By Stephen DravisiBerkshires Staff
WILLIAMSTOWN, Mass. — A divided Mount Greylock Regional School Committee on Tuesday voted to restore the middle-high school's Latin program for the 2024-25 academic year and beyond.
 
Six members of the committee attended the special meeting called last week to decide on whether to keep Mount Greylock a two-world language school or only offer Spanish to incoming seventh-graders starting in the fall.
 
Steven Miller moved at the outset of Tuesday's session that the School Committee utilize more or less $66,000 from the committee's reserves to close a funding gap for fiscal year 2025 and commit to funding Latin until at least next year's seventh-graders have the opportunity to take Advanced Placement Latin, presumably in their senior year of 2029-30.
 
Miller was joined by Jose Constantine, Curtis Elfenbein and Ursula Maloy in voting in favor of the plan.

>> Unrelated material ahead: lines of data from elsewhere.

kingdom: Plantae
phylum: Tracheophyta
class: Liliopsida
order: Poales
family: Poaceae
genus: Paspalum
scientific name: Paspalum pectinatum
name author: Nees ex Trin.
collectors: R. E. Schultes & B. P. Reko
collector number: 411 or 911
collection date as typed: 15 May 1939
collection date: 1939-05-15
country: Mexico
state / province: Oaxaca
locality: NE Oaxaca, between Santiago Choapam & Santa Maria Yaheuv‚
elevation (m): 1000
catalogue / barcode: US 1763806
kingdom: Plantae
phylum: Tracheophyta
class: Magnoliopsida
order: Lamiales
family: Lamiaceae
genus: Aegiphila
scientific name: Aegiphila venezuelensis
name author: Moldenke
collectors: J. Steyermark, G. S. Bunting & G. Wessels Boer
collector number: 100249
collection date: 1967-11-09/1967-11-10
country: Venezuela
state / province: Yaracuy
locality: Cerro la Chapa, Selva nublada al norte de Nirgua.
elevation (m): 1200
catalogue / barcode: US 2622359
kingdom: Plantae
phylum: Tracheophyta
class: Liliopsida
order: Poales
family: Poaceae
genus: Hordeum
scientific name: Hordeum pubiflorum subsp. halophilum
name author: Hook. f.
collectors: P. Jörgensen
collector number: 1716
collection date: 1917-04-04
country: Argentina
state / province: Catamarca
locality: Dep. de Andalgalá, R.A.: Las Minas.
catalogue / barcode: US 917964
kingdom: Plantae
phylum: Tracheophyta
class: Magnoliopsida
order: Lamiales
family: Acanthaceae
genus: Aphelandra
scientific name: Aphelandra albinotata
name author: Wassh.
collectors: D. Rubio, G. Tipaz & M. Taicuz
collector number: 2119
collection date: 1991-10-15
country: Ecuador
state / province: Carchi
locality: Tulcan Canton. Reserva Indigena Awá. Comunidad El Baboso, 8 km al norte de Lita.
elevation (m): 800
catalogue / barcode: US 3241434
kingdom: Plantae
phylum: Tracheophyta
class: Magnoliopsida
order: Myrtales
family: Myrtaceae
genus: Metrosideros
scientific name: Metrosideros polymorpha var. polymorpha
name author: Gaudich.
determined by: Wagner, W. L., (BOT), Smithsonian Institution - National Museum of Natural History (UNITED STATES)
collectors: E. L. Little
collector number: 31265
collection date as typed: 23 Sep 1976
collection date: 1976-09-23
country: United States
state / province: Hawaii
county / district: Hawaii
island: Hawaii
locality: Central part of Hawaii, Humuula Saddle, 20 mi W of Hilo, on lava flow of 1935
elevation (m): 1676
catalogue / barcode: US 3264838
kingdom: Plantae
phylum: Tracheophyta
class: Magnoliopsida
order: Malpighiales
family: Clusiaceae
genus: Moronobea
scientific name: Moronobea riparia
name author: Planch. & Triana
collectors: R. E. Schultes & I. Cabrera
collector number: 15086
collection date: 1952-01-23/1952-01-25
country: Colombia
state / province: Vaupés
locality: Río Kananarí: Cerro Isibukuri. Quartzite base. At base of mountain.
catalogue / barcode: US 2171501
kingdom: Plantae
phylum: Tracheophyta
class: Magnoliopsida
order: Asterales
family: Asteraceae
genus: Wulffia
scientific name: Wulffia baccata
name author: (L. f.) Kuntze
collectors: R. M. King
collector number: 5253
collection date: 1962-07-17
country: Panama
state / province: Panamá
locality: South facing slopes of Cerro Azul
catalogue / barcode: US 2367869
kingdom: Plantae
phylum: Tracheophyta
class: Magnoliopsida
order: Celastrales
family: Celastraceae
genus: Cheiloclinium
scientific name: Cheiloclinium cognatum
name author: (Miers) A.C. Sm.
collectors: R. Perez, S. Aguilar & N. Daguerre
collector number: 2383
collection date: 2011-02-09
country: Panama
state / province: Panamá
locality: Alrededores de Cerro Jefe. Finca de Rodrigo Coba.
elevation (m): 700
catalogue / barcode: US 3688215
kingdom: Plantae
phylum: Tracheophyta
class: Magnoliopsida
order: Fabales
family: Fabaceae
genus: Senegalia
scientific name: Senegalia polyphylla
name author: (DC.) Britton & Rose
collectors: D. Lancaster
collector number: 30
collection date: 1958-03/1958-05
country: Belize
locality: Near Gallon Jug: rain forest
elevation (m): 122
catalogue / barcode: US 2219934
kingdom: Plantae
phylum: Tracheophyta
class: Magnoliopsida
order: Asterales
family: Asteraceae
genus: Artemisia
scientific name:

Christina Conry and Carolyn Greene voted against Miller's motion.
 
Conry noted that in the school year that just ended, Mount Greylock had just 58 students enrolled in Latin across six different grade levels (an average of just fewer than 10 per grade), as opposed to 300 students studying Spanish.
 
Prior to this spring's announcement that the school would not offer Latin 7 (for seventh-graders) or Latin 8 in 2024-25, there were 15 students signed up for the former and just 10 for the latter.
 
Historically, over the last nine years, Mount Greylock's student population studying the classic language went from 103 in 2015-16 to 58 last year, with a spike of 148 in the 2018-19 academic year, according to figures the administration provided the School Committee on Tuesday.